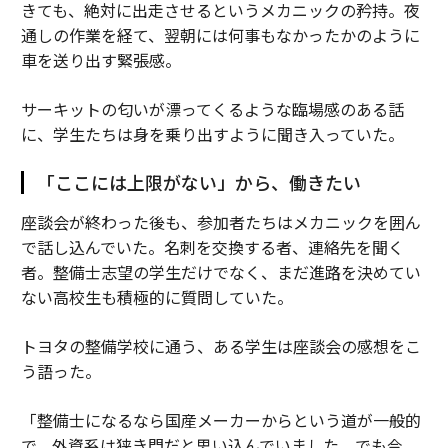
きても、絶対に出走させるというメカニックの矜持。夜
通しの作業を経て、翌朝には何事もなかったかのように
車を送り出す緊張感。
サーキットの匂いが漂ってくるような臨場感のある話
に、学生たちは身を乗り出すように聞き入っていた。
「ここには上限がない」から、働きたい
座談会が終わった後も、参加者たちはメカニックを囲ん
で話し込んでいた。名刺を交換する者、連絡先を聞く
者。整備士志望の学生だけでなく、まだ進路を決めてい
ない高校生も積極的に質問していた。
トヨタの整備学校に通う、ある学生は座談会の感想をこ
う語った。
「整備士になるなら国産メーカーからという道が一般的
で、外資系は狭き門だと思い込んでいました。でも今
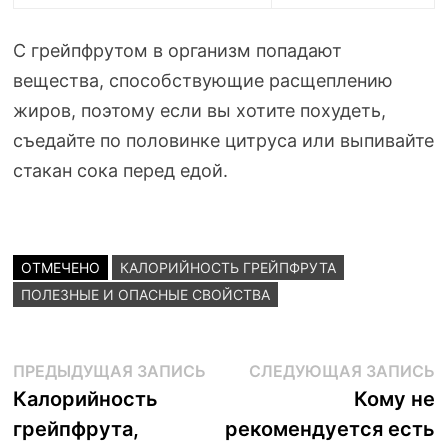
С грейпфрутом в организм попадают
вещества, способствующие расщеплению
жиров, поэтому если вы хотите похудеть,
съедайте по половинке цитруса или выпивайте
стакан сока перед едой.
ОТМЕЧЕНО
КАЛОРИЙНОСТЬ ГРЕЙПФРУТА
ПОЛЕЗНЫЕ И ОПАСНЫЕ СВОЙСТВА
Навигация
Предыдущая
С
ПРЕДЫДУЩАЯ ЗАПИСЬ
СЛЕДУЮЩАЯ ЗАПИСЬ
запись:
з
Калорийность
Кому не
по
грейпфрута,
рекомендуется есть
========================================================================
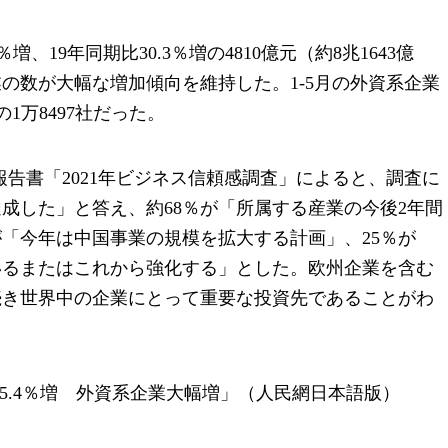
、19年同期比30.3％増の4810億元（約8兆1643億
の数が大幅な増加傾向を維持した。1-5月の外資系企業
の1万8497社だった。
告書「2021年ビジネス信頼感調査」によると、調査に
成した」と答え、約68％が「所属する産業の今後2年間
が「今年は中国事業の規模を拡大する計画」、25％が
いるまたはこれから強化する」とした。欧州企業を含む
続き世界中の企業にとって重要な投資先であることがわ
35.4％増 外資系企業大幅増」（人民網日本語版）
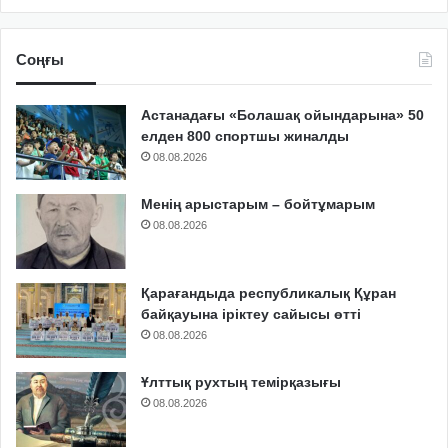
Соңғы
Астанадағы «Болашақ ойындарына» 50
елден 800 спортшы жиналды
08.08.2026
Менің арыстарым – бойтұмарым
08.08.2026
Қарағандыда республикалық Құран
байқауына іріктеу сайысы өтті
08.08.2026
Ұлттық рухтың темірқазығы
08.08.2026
========================================================================
**TASK TO CARRY OUT**
Would you retype the lines above from the one with "СЛЕДУЮЩАЯ ЗАПИСЬ" down to the one with "рекомендуется есть", word for word, both ends included and no other lines?

**RESPONSE**
СЛЕДУЮЩАЯ ЗАПИСЬ
запись:
з
Калорийность
Кому не
по
грейпфрута,
рекомендуется есть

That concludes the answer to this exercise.